What the task requires: Each record must be returned exactly, apart from the pictures, which stay out.
# # # # #
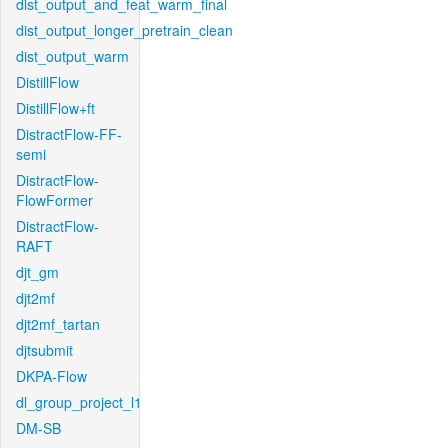
dist_output_and_feat_warm_final
dist_output_longer_pretrain_clean
dist_output_warm
DistillFlow
DistillFlow+ft
DistractFlow-FF-
semi
DistractFlow-
FlowFormer
DistractFlow-
RAFT
djt_gm
djt2mf
djt2mf_tartan
djtsubmit
DKPA-Flow
dl_group_project_l1
DM-SB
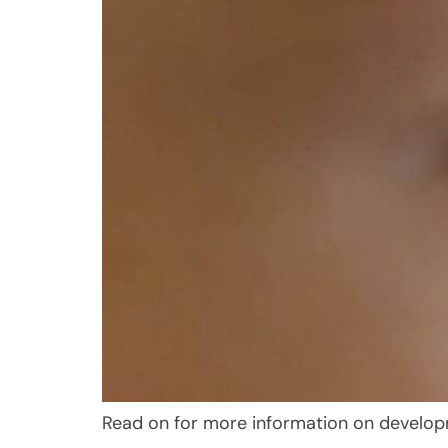
Read on for more information on develop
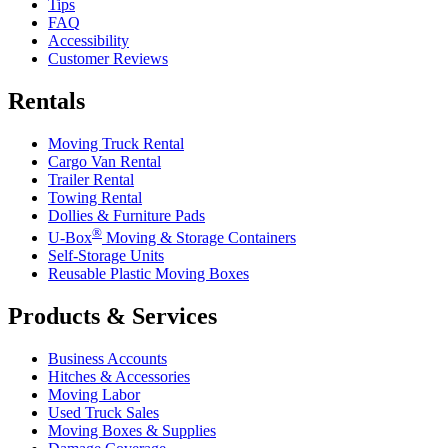
Tips
FAQ
Accessibility
Customer Reviews
Rentals
Moving Truck Rental
Cargo Van Rental
Trailer Rental
Towing Rental
Dollies & Furniture Pads
®
U-Box
Moving & Storage Containers
Self-Storage Units
Reusable Plastic Moving Boxes
Products & Services
Business Accounts
Hitches & Accessories
Moving Labor
Used Truck Sales
Moving Boxes & Supplies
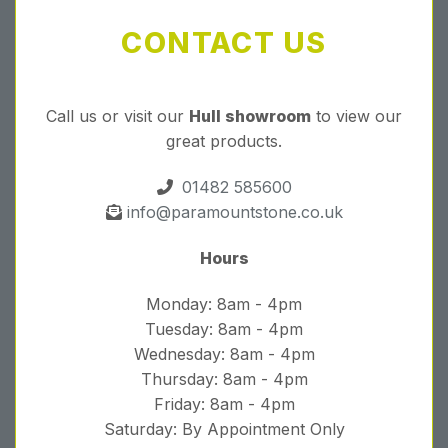
CONTACT US
Call us or visit our
Hull showroom
to view our
great products.
01482 585600
info@paramountstone.co.uk
Hours
Monday: 8am - 4pm
Tuesday: 8am - 4pm
Wednesday: 8am - 4pm
Thursday: 8am - 4pm
Friday: 8am - 4pm
Saturday: By Appointment Only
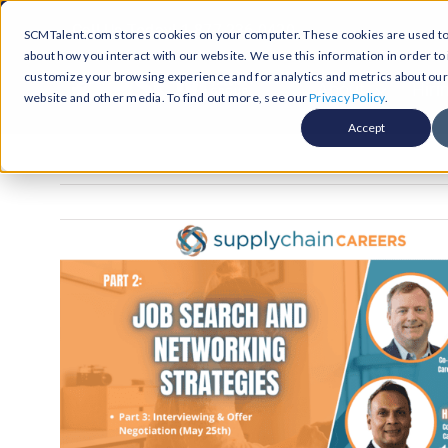
Skip
Call Us Today! 1-877-236-0420
SCMTalent.com stores cookies on your computer. These cookies are used to 
to
about how you interact with our website. We use this information in order t
content
customize your browsing experience and for analytics and metrics about our v
About
Hiri
website and other media. To find out more, see our
Privacy Policy
.
Accept
Jobs &
ABO
Resour
Abo
Searc
Case
Subm
Podca
Part
Suppl
Conten
Supp
Test
Supply
Resum
Work
Exec
FAQ
Prof
Cont
Tal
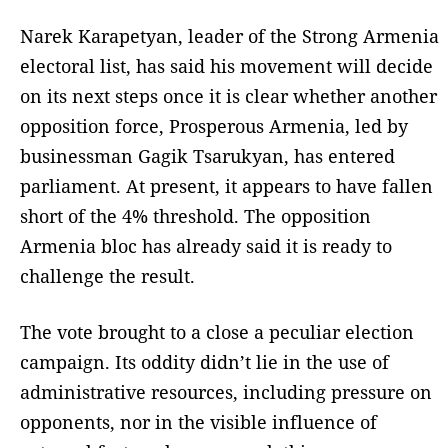
Narek Karapetyan, leader of the Strong Armenia
electoral list, has said his movement will decide
on its next steps once it is clear whether another
opposition force, Prosperous Armenia, led by
businessman Gagik Tsarukyan, has entered
parliament. At present, it appears to have fallen
short of the 4% threshold. The opposition
Armenia bloc has already said it is ready to
challenge the result.
The vote brought to a close a peculiar election
campaign. Its oddity didn’t lie in the use of
administrative resources, including pressure on
opponents, nor in the visible influence of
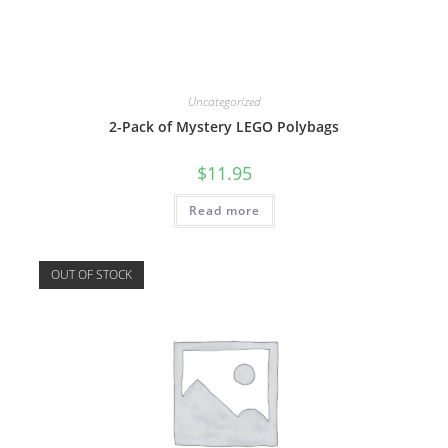
Uncategorized
2-Pack of Mystery LEGO Polybags
$
11.95
Read more
OUT OF STOCK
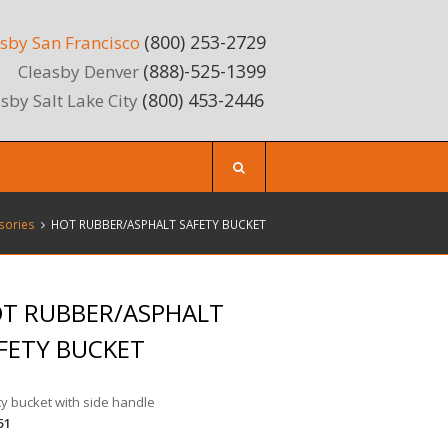
(800) 253-2729
sby San Francisco
(888)-525-1399
Cleasby Denver
(800) 453-2446
sby Salt Lake City
sories
HOT RUBBER/ASPHALT SAFETY BUCKET
T RUBBER/ASPHALT
FETY BUCKET
y bucket with side handle
51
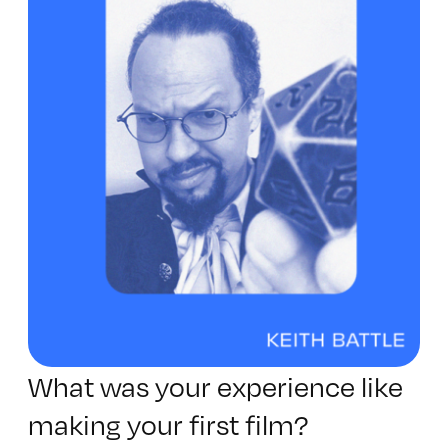
What was your experience like
making your first film?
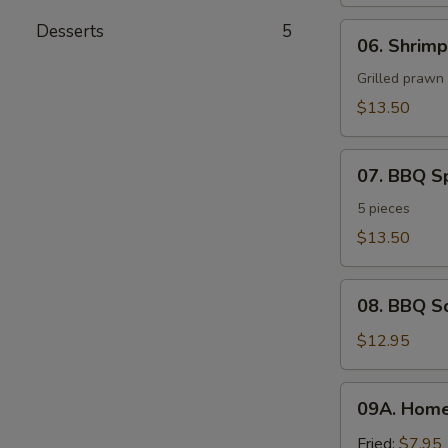
Desserts
5
06.
06. Shrimp
Shrimp
Sate
Grilled prawn
$13.50
07.
07. BBQ S
BBQ
Spare
5 pieces
Ribs
$13.50
08.
08. BBQ S
BBQ
Squid
$12.95
09A.
09A. Hom
Homemade
Vegetable
Fried:
$7.95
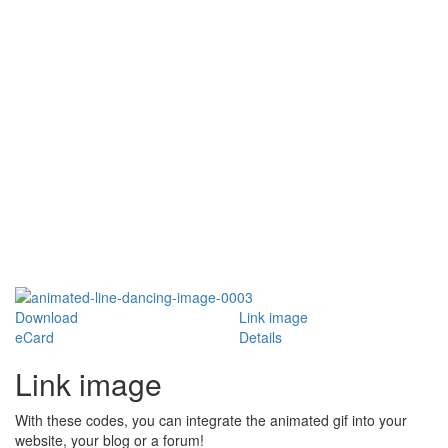
Download
Link image
eCard
Details
Link image
With these codes, you can integrate the animated gif into your
website, your blog or a forum!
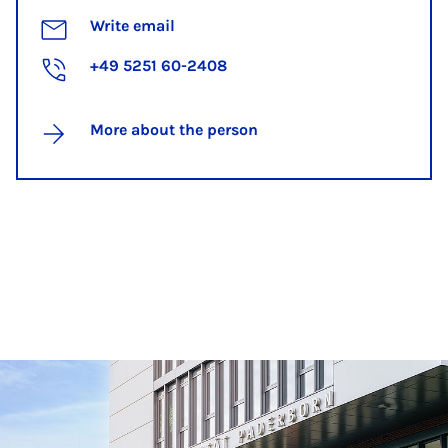
Write email
+49 5251 60-2408
More about the person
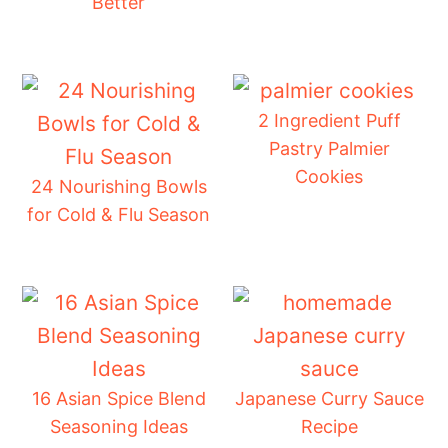
Better
2 Ingredient Puff
Pastry Palmier
Cookies
24 Nourishing Bowls
for Cold & Flu Season
16 Asian Spice Blend
Japanese Curry Sauce
Seasoning Ideas
Recipe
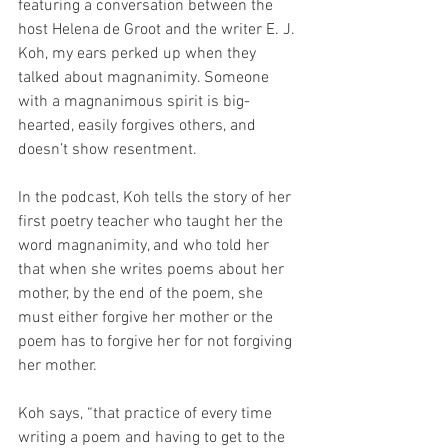
featuring a conversation between the 
host Helena de Groot and the writer E. J. 
Koh, my ears perked up when they 
talked about magnanimity. Someone 
with a magnanimous spirit is big-
hearted, easily forgives others, and 
doesn’t show resentment.
In the podcast, Koh tells the story of her 
first poetry teacher who taught her the 
word magnanimity, and who told her 
that when she writes poems about her 
mother, by the end of the poem, she 
must either forgive her mother or the 
poem has to forgive her for not forgiving 
her mother.
Koh says, “that practice of every time 
writing a poem and having to get to the 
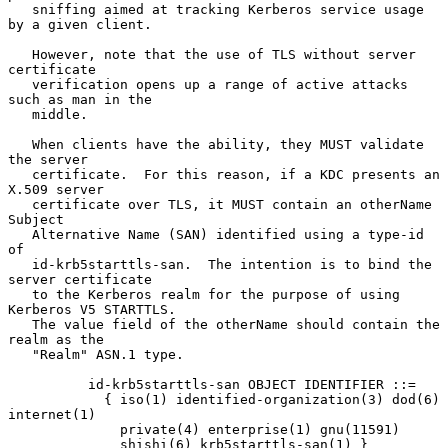
   sniffing aimed at tracking Kerberos service usage 
by a given client.

   However, note that the use of TLS without server 
certificate

   verification opens up a range of active attacks 
such as man in the

   middle.

   When clients have the ability, they MUST validate 
the server

   certificate.  For this reason, if a KDC presents an 
X.509 server

   certificate over TLS, it MUST contain an otherName 
Subject

   Alternative Name (SAN) identified using a type-id 
of

   id-krb5starttls-san.  The intention is to bind the 
server certificate

   to the Kerberos realm for the purpose of using 
Kerberos V5 STARTTLS.

   The value field of the otherName should contain the 
realm as the

   "Realm" ASN.1 type.

          id-krb5starttls-san OBJECT IDENTIFIER ::=

            { iso(1) identified-organization(3) dod(6) 
internet(1)

              private(4) enterprise(1) gnu(11591)

              shishi(6) krb5starttls-san(1) }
# # # # #
Written reply:
dist_output_and_feat_warm_final
dist_output_longer_pretrain_clean
dist_output_warm
DistillFlow
DistillFlow+ft
DistractFlow-FF-
semi
DistractFlow-
FlowFormer
DistractFlow-
RAFT
djt_gm
djt2mf
djt2mf_tartan
djtsubmit
DKPA-Flow
dl_group_project_l1
DM-SB
Read on for more information on develop
Tips
FAQ
Accessibility
Customer Reviews
Rentals
Moving Truck Rental
Cargo Van Rental
Trailer Rental
Towing Rental
Dollies & Furniture Pads
®
U-Box
Moving & Storage Containers
Self-Storage Units
Reusable Plastic Moving Boxes
Products & Services
Business Accounts
Hitches & Accessories
Moving Labor
Used Truck Sales
Moving Boxes & Supplies
CONTACT US
Call us or visit our
Hull showroom
to view our
great products.
01482 585600
info@paramountstone.co.uk
Hours
Monday: 8am - 4pm
Tuesday: 8am - 4pm
Wednesday: 8am - 4pm
Thursday: 8am - 4pm
Friday: 8am - 4pm
Saturday: By Appointment Only
Skip
Call Us Today! 1-877-236-0420
SCMTalent.com stores cookies on your computer. These cookies are used to 
to
about how you interact with our website. We use this information in order t
content
customize your browsing experience and for analytics and metrics about our v
About
Hiri
website and other media. To find out more, see our
Privacy Policy
.
Accept
Jobs &
ABO
Resour
Abo
Searc
Case
Subm
Podca
Part
Suppl
Conten
Supp
Test
Supply
Resum
Work
Exec
FAQ
Prof
Cont
Tal
Narek Karapetyan, leader of the Strong Armenia
electoral list, has said his movement will decide
on its next steps once it is clear whether another
opposition force, Prosperous Armenia, led by
businessman Gagik Tsarukyan, has entered
parliament. At present, it appears to have fallen
short of the 4% threshold. The opposition
Armenia bloc has already said it is ready to
challenge the result.
The vote brought to a close a peculiar election
campaign. Its oddity didn’t lie in the use of
administrative resources, including pressure on
opponents, nor in the visible influence of
Uncategorized
2-Pack of Mystery LEGO Polybags
$
11.95
Read more
OUT OF STOCK
(800) 253-2729
sby San Francisco
(888)-525-1399
Cleasby Denver
(800) 453-2446
sby Salt Lake City
sories
HOT RUBBER/ASPHALT SAFETY BUCKET
T RUBBER/ASPHALT
FETY BUCKET
y bucket with side handle
51
What was your experience like
making your first film?
Desserts
5
06.
06. Shrimp
Shrimp
Sate
Grilled prawn
$13.50
07.
07. BBQ S
BBQ
Spare
5 pieces
Ribs
$13.50
08.
08. BBQ S
BBQ
Squid
$12.95
09A.
09A. Hom
Homemade
Vegetable
Fried:
$7.95
Download
Link image
eCard
Details
Link image
With these codes, you can integrate the animated gif into your
website, your blog or a forum!
Write email
+49 5251 60-2408
More about the person
Better
2 Ingredient Puff
Pastry Palmier
Cookies
24 Nourishing Bowls
for Cold & Flu Season
16 Asian Spice Blend
Japanese Curry Sauce
Seasoning Ideas
Recipe
featuring a conversation between the 
host Helena de Groot and the writer E. J. 
Koh, my ears perked up when they 
talked about magnanimity. Someone 
with a magnanimous spirit is big-
hearted, easily forgives others, and 
doesn’t show resentment.
In the podcast, Koh tells the story of her 
first poetry teacher who taught her the 
word magnanimity, and who told her 
that when she writes poems about her 
mother, by the end of the poem, she 
must either forgive her mother or the 
poem has to forgive her for not forgiving 
her mother.
Koh says, “that practice of every time 
writing a poem and having to get to the 
   sniffing aimed at tracking Kerberos service usage 
by a given client.

   However, note that the use of TLS without server 
certificate

   verification opens up a range of active attacks 
such as man in the

   middle.

   When clients have the ability, they MUST validate 
the server

   certificate.  For this reason, if a KDC presents an 
X.509 server

   certificate over TLS, it MUST contain an otherName 
Subject

   Alternative Name (SAN) identified using a type-id 
of

   id-krb5starttls-san.  The intention is to bind the 
server certificate

   to the Kerberos realm for the purpose of using 
Kerberos V5 STARTTLS.

   The value field of the otherName should contain the 
realm as the

   "Realm" ASN.1 type.

          id-krb5starttls-san OBJECT IDENTIFIER ::=

            { iso(1) identified-organization(3) dod(6) 
internet(1)

              private(4) enterprise(1) gnu(11591)

              shishi(6) krb5starttls-san(1) }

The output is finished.